→ **Extracted text**:
========

He kept this up until October when once again he stopped calling and I have yet to see any money from him. My son will be turning one this Friday. My H last saw him when he was 3 months old. I had my daughter in Sept. She is now 2 months old, he has never even met her. He doesn't call, doesn't text, doesn't send any money.

I guess my question is...I know I should let it go and move on and in a sense I have. I filed for a divorce in may of this year and I just received the papers last week and signed them...don't know if he has signed them yet. I just want to know if I have myself to blame for the failing of my marriage. I feel like the blame rests on my shoulders. I know I nagged and was jealous but I did tell him when he called in Aug that I know that was something that I needed to work on and I am going to conseling for that. There was some stuff I left out. Isolated episodes of abuse from him to me. He did tell me in Aug when he called that he had another short relationship right after he left in Feb.

I just feel guilty in way. I analyze what happened and I feel if I had handled myself differently, if I had more self esteem about myself...the marriage could have lasted. Now I look at these two children whose dad lives now over 3000 miles away and who doesn't see them or call for them. 

I would be lying to you if a small part of me didn't want my H and I to work out but I really don't know what else to do. The truth is I was the one who worked during our marriage, carried two children back to back, had to deal with the fact that he had two other children, paid all the bills. I'm not saying I had an excuse to act that way, but I do feel like he could have cut me some slack.

My questions are: Do I have myself to blame for my marriage failing? What can I do to make sure that jealousy does not get the best of me in a poss future relationship? What should I expect now of my soon to be x H? And is there even hope for me to someday have a future relationship. I'm 22 with 2 children, 2 very young children....I don't know if there really is men that want a young woman with 2 kids.

I'm sorry that this wasn't very brief. Any comments, suggestions, remarks would be greatly appreciated.

Thanks


----------



## preso (May 1, 2009)

Ash22 said:


> . In Jan 2009 I found out I was pregnant again (yea I know) The next month he left and I haven't seen him since. He took 2500 dollars from me, my dog and didn't contact me until August. And it was actually me who called him to let him know our son ( who at the time was 9 months old) had a hearing problem. In August he talked about getting back together and like a fool I believed him. He said he would work and help me out financially.
> He kept this up until October when once again he stopped calling and I have yet to see any money from him. My son will be turning one this Friday. My H last saw him when he was 3 months old. I had my daughter in Sept. She is now 2 months old, he has never even met her. He doesn't call, doesn't text, doesn't send any money.


Sounds to me like he was not the right guy to be married to.
Sometimes things seem so painful, but its actually later going to be obvious, your being blessed. In this case, could be your better off without him.



Ash22 said:


> ? What should I expect now of my soon to be x H?
> 
> Thanks


You should really look into getting some child support going, he does have obligations to his kids even if he doesn't want to be married to you or in their lives.


----------



## FLgirl (Nov 7, 2009)

hmmm... I'm not a guy, but I hope you don't mind my 2 cents.

I agree noone is going to look after your kids but you. Make sure you take care of getting child support ordered and run through the court system so that if he is working anywhere in the US they will doc his pay and send it to you directly. If you go see legal on post they could help you set that up. 

As far as your responsibility... I would first say that every women even in the very best of circumstances is a B during preganacy. He should have been understnading of that. It sounds like you have every reason to feel insecure and jeolous. I mean having a pregnant ex and his breaking up with you on and off does not instill secure feelings does it?

========

→ **Source material**:

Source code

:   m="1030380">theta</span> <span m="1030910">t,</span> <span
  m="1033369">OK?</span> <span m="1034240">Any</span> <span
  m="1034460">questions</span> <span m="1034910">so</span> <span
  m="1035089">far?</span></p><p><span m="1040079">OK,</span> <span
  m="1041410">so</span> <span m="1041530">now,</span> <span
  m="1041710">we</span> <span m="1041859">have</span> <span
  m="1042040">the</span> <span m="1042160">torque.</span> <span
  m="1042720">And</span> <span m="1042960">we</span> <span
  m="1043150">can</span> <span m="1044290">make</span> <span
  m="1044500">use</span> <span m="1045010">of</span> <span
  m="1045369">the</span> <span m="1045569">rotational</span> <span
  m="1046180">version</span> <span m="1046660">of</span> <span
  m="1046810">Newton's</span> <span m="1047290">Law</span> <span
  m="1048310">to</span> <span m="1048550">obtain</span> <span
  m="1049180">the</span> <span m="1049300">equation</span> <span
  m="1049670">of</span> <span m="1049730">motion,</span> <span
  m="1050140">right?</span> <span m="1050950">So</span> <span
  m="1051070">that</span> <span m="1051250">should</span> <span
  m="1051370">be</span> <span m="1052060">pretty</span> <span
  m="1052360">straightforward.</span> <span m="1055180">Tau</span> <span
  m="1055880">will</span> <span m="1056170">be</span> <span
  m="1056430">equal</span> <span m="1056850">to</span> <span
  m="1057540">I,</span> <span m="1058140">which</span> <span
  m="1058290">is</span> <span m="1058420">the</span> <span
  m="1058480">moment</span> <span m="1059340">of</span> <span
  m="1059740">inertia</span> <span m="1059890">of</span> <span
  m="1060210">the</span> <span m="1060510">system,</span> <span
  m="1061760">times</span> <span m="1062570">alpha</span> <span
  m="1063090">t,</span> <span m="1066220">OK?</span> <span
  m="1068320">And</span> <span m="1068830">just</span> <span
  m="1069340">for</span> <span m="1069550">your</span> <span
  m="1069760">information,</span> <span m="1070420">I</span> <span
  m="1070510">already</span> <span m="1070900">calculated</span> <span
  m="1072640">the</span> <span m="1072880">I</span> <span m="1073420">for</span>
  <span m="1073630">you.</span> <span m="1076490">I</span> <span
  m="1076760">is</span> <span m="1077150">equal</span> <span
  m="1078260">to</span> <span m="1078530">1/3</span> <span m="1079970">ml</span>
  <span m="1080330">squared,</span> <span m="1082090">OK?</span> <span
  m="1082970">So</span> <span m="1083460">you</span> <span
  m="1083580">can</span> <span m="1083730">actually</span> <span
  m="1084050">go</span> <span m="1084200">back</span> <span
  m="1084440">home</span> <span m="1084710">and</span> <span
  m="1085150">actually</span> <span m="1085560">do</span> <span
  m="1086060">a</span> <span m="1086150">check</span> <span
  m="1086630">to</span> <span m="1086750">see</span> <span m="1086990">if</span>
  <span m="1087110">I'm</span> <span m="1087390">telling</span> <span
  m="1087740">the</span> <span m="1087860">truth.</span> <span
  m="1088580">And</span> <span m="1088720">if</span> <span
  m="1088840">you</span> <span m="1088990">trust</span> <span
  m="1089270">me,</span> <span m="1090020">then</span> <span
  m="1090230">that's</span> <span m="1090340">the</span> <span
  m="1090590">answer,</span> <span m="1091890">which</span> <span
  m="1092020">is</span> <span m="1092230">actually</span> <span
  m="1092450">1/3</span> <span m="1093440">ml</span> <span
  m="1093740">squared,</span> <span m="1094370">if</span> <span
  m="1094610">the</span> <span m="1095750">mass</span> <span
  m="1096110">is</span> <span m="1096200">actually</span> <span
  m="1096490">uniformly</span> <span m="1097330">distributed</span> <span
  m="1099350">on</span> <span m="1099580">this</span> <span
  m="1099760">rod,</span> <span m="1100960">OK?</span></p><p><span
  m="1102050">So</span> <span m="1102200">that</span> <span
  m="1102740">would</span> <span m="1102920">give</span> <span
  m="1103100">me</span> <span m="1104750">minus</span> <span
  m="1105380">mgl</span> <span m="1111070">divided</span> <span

========

→ **Work request 1**: In the forum thread, what month did the poster have her daughter?
→ **Work request 2**: In the forum thread, update the stretch from "I agree noone" through "set that up." so that "child support" becomes "support payments".
→ **Work request 3**: In the forum thread, what questions does the poster list right after "My questions are:"?
The listing has no connection to the forum thread.

→ **Reply 1**: September.

→ **Reply 2**:
I agree noone is going to look after your kids but you. Make sure you take care of getting support payments ordered and run through the court system so that if he is working anywhere in the US they will doc his pay and send it to you directly. If you go see legal on post they could help you set that up.

→ **Reply 3**:
- Do I have myself to blame for my marriage failing?
- What can I do to make sure that jealousy does not get the best of me in a poss future relationship?
- What should I expect now of my soon to be x H?
- And is there even hope for me to someday have a future relationship.